Imagine: an apartment left locked and undisturbed for 70 years. This is exactly what happened in Paris in 1942 when Madame de Florian fled to the south of France during World War II. Imagine. My thanks to Lesley West, whose enthusiasm for ‘A Paris Apartment’ led me to read it.
‘Who were you, Madame?’
In Paris’s ninth arrondissement, an apartment has been closed for seventy years. What treasures might it contain? April Vogt, Sotheby’s continental furniture specialist, is happy to escape to Paris in order to find out. April has some good memories of Paris, and a couple of reasons for wanting some time away from New York, away from her husband, Troy.
‘Together Madame de Florian’s things told a story, with the gilt and ostriches and all of it.’
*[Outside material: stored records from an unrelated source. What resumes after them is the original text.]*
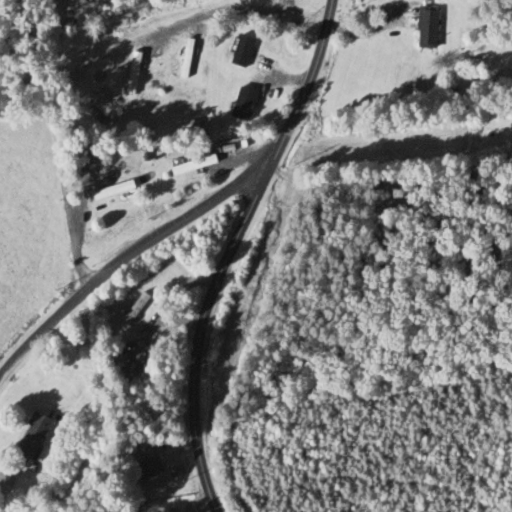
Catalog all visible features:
road: (227, 2)
building: (422, 28)
road: (371, 32)
building: (237, 52)
building: (182, 59)
building: (129, 73)
building: (234, 110)
road: (52, 144)
building: (189, 167)
road: (390, 188)
building: (109, 191)
road: (231, 250)
road: (123, 261)
building: (131, 310)
building: (114, 361)
building: (30, 437)
building: (146, 468)
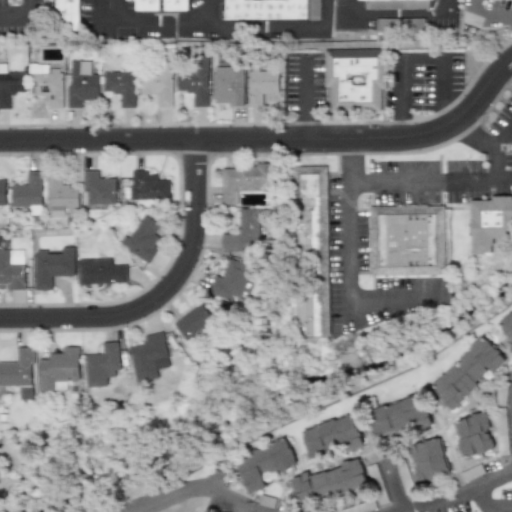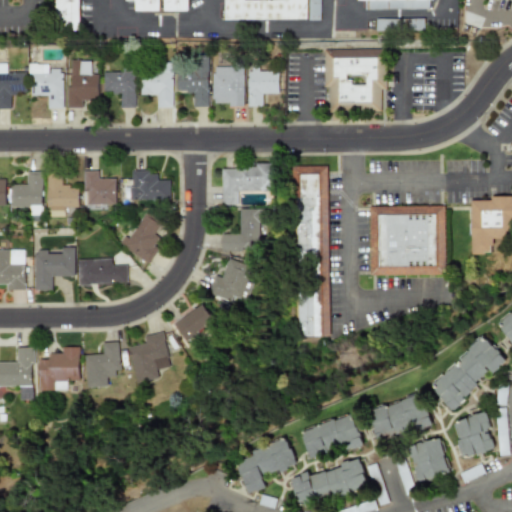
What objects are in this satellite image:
road: (449, 0)
building: (149, 4)
building: (177, 4)
building: (395, 4)
building: (146, 5)
building: (175, 5)
building: (266, 8)
building: (271, 9)
road: (351, 10)
road: (28, 12)
road: (98, 12)
building: (66, 13)
building: (67, 13)
road: (118, 13)
road: (325, 13)
road: (204, 14)
road: (485, 14)
road: (10, 20)
road: (278, 26)
road: (421, 58)
building: (354, 77)
building: (193, 79)
building: (353, 79)
road: (443, 79)
building: (193, 80)
building: (45, 83)
building: (155, 83)
building: (156, 83)
building: (45, 84)
building: (80, 84)
road: (400, 84)
building: (80, 85)
building: (226, 85)
building: (226, 85)
building: (260, 85)
building: (260, 85)
building: (10, 86)
building: (10, 86)
building: (119, 86)
building: (120, 86)
road: (300, 101)
road: (446, 112)
road: (401, 124)
road: (470, 136)
road: (271, 140)
road: (493, 149)
road: (351, 157)
building: (244, 181)
building: (244, 181)
road: (431, 181)
building: (147, 186)
building: (147, 186)
building: (96, 188)
building: (97, 189)
building: (2, 192)
building: (2, 192)
building: (27, 193)
building: (28, 194)
building: (59, 196)
building: (59, 196)
building: (492, 220)
building: (244, 232)
building: (245, 233)
building: (143, 236)
building: (143, 237)
building: (409, 239)
building: (406, 240)
road: (347, 244)
building: (313, 250)
building: (310, 251)
building: (51, 266)
building: (51, 267)
building: (11, 271)
building: (11, 271)
building: (99, 272)
building: (99, 272)
building: (231, 282)
building: (231, 282)
road: (159, 294)
road: (389, 298)
building: (193, 322)
building: (193, 322)
building: (508, 323)
building: (506, 326)
building: (147, 357)
building: (148, 357)
building: (101, 364)
building: (102, 365)
building: (57, 369)
building: (58, 370)
building: (18, 372)
building: (467, 372)
building: (471, 372)
building: (19, 373)
building: (398, 418)
building: (402, 419)
building: (472, 435)
building: (330, 436)
building: (334, 436)
building: (477, 436)
building: (428, 460)
building: (431, 460)
building: (264, 463)
building: (267, 464)
road: (493, 479)
building: (327, 483)
road: (201, 484)
building: (331, 484)
road: (480, 495)
road: (436, 498)
road: (498, 505)
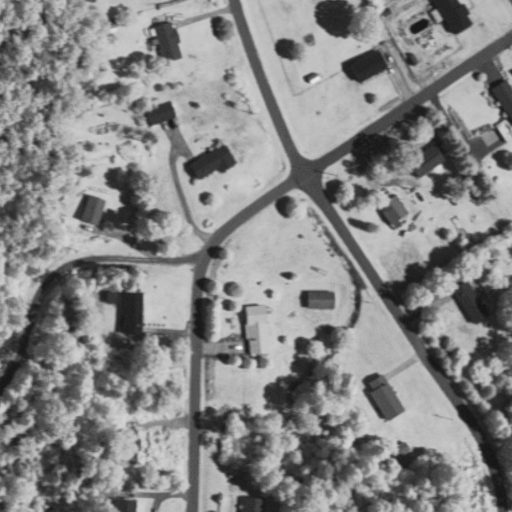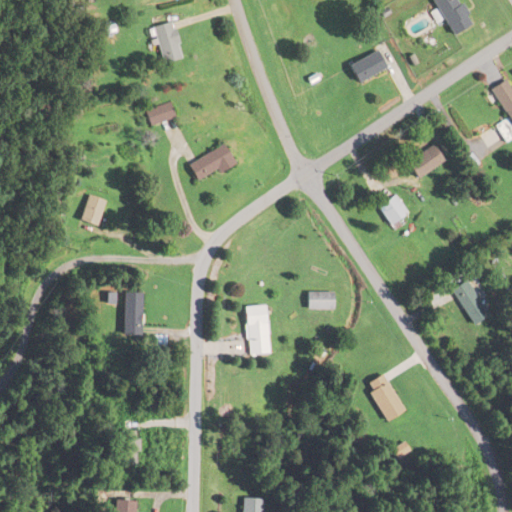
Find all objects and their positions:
building: (149, 0)
building: (448, 15)
building: (163, 44)
building: (361, 70)
road: (434, 87)
road: (264, 89)
building: (502, 110)
building: (157, 115)
building: (421, 163)
building: (207, 165)
road: (181, 200)
building: (87, 210)
building: (388, 211)
road: (65, 264)
road: (196, 286)
building: (316, 300)
building: (466, 301)
building: (125, 312)
building: (252, 330)
road: (413, 338)
building: (379, 397)
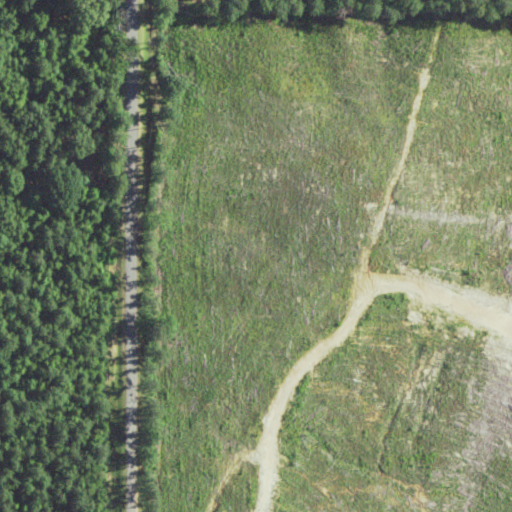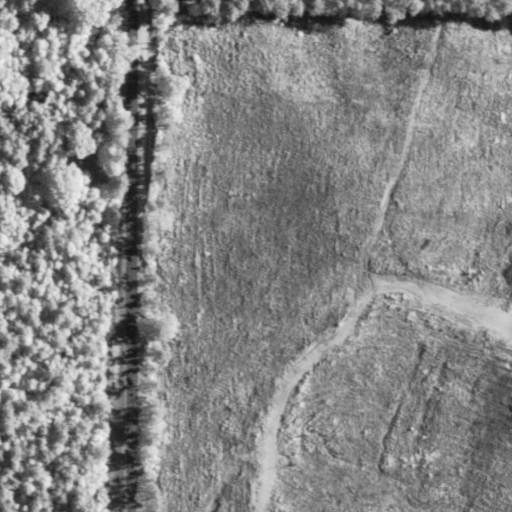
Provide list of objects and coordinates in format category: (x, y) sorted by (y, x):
road: (129, 256)
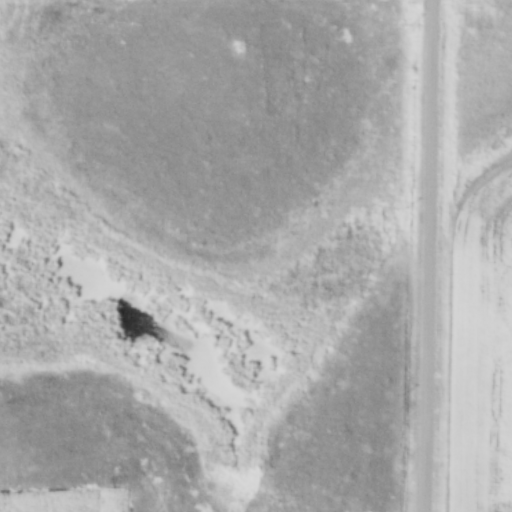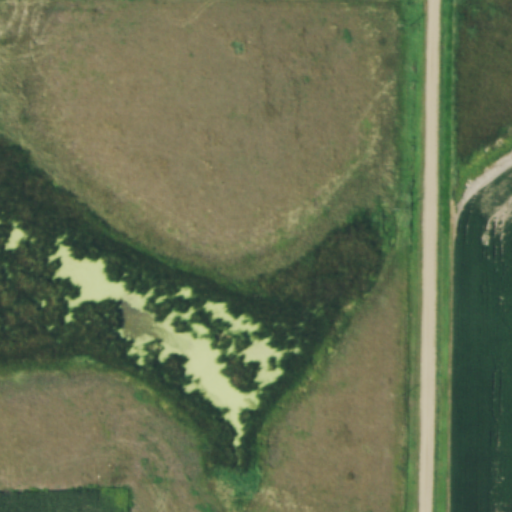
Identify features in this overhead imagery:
road: (425, 256)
Once in Paris, April discovers some beautiful pieces, including a portrait which she thinks is by one of the masters of the Belle Époque. April is fairly certain that she has the painter correct, but who is the woman in the portrait? When April finds some letters and journals written by the woman in the painting, she is sure she can authenticate the painting. But now, April is intrigued by the woman and her story. And surely, she thinks, the pieces will fetch more at auction, if they are given context within the life of their owner.
‘What’s an heirloom unless it means something to the person who has it?’
There are two stories in this novel: April’s story in the present, and the story of Marthe de Florian, (starting in 1892) the woman whose possessions are in the apartment.
While I mostly enjoyed the novel, I found Marthe de Florian’s story much more interesting than April’s. I kept wanting to get back into the past, to learn more about Marthe, her life and the possessions she had acquired. I also wanted to know more about how the apartment came to be abandoned, and the various links between the characters. If the period of the Belle Époque interests you, this is a novel you may well enjoy.
Ms Gable drew inspiration for her novel from an article about a real Parisian apartment that had been left abandoned for seventy years. Sometimes fact is stranger than fiction.